The text discusses the potential simplification of the Transformer architecture by removing unnecessary components, such as Multi-Layer Perceptrors (MLPs) and collapsing matrices, without significantly affecting performance. The simplified architecture shows similar results on popular Computer Vision benchmarks (MNIST and CIFAR-10) as the original, while reducing the number of parameters by up to 90%.

(Also, the text mentions that the attention mechanism is nonlinear, which is a possible alternative to the MLP for modeling relationships, but the exact details of this are not provided.)

Model Swarms: Collaborative Search to Adapt LLM Experts via Swarm Intelligence

Model Swarms is a collaborative search algorithm that uses swarm intelligence to adapt large language models (LLMs) by combining the weight space of multiple LLM experts. This approach offers tuning-free model adaptation, works in low-data regimes, and improves over 12 model composition baselines by up to 21.0% across tasks and contexts.

From Commands to Prompts: LLM-Based Semantic File System for AIOS

The proposed LLM-based semantic file system (LSFS) enables users to interact with files through natural language prompts, facilitating semantic file management and improving usability.

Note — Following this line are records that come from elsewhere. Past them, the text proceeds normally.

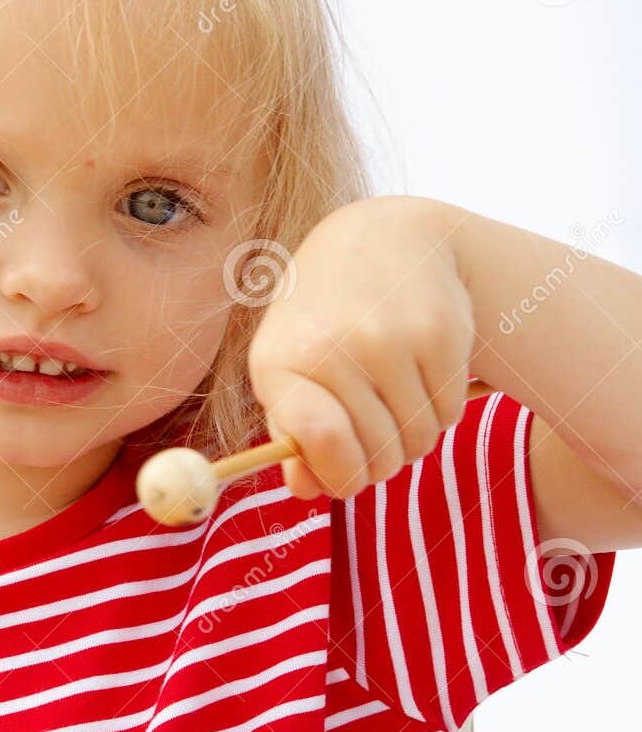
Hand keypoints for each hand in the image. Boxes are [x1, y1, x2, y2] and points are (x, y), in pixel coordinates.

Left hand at [246, 196, 475, 500]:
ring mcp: (390, 336)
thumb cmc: (323, 321)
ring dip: (413, 437)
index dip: (340, 475)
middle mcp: (334, 346)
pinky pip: (450, 415)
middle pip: (377, 455)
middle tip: (377, 434)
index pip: (318, 442)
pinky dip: (441, 411)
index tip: (347, 476)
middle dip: (381, 460)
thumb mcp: (288, 369)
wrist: (381, 241)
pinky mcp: (440, 331)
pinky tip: (422, 375)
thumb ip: (293, 436)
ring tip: (396, 399)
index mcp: (281, 362)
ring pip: (419, 440)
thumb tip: (307, 489)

LSFS offers significant improvements over traditional file systems in terms of user convenience, diversity of functions, and accuracy and efficiency of file operations, with the integration of LLM enabling more intelligent file management tasks.

Code

AI PCs Aren't Good at AI: The CPU Beats the NPU

The text describes a benchmarking project that tests the performance of Qualcomm's NPU on a Microsoft Surface tablet running Windows on a Qualcomm Arm-based SoC. The benchmark shows that the NPU's performance is significantly below the 45 Teraops/s claim, with a 1.3% match. The benchmark measures the latency and computational throughput of a simple model running on the CPU and NPU, with the NPU's performance improving when using a quantized model with eight-bit inputs and outputs.

Nvidia Outperforms GPT-4o with Open Source Model

Arena-Hard-Auto is an automatic evaluation tool for instruction-tuned LLMs that contains 500 challenging user queries sourced from Chatbot Arena. It has the highest correlation and separability to Chatbot Arena among popular open-ended LLM benchmarks.

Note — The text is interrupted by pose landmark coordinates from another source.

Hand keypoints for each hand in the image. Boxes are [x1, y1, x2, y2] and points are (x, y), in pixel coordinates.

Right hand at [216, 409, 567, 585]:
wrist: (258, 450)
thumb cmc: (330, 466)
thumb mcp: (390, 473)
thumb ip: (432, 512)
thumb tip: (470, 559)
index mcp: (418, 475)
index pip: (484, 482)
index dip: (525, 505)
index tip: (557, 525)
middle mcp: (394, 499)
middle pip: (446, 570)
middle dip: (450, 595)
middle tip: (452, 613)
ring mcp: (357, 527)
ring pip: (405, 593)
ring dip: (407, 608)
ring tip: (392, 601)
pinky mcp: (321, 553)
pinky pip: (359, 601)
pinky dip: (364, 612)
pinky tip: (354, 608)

Show HN: Arch – an intelligent prompt gateway built on Envoy

Arch is an intelligent Layer 7 gateway designed to protect, observe, and personalize LLM applications with your APIs. It handles critical tasks like detecting and rejecting attempts, calling backend APIs, and managing observability of prompts and LLM interactions in a centralized way.

Arch is built on Envoy Proxy and features function calling for fast Agentic and RAG apps, prompt guardrails to prevent jailbreak attempts, traffic management, and standards-based observability. It provides a quickstart guide for setting up and integrating Arch into generative AI applications.

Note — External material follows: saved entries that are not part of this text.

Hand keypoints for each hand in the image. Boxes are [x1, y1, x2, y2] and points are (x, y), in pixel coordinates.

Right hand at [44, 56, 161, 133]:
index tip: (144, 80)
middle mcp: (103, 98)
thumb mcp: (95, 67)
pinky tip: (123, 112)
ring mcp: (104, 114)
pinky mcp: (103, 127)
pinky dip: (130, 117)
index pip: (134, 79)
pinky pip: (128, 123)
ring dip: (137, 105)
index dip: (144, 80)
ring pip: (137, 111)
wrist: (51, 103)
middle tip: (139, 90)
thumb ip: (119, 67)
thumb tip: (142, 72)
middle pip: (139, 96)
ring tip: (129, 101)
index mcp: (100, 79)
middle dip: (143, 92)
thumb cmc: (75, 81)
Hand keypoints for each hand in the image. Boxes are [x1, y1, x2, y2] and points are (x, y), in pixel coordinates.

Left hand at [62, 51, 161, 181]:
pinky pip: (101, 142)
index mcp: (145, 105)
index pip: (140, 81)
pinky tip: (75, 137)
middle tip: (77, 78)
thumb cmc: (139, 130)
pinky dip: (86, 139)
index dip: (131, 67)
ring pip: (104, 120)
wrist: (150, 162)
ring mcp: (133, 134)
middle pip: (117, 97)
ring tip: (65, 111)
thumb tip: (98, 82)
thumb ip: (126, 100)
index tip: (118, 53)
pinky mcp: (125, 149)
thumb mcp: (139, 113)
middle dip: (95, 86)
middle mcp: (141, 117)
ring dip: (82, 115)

Out-of-Distribution Machine Learning

This repository provides a comprehensive resource for out-of-distribution (OOD) detection, robustness, and generalization in machine learning/deep learning. It aims to address critical challenges in modern AI systems that encounter data differing from their training distribution, leading to unexpected failures.

Show HN: I built an open-source Apple Intelligence-like Writing Tool for Windows

Writing Tools is a free, open-source, and system-wide grammar assistant for Windows that uses AI to improve writing with features like proofreading, rewriting, and summarizing. It is powered by Google's Gemini 1.5 Flash model and offers customizable hotkeys, dark mode support, and the ability to translate text across multiple languages.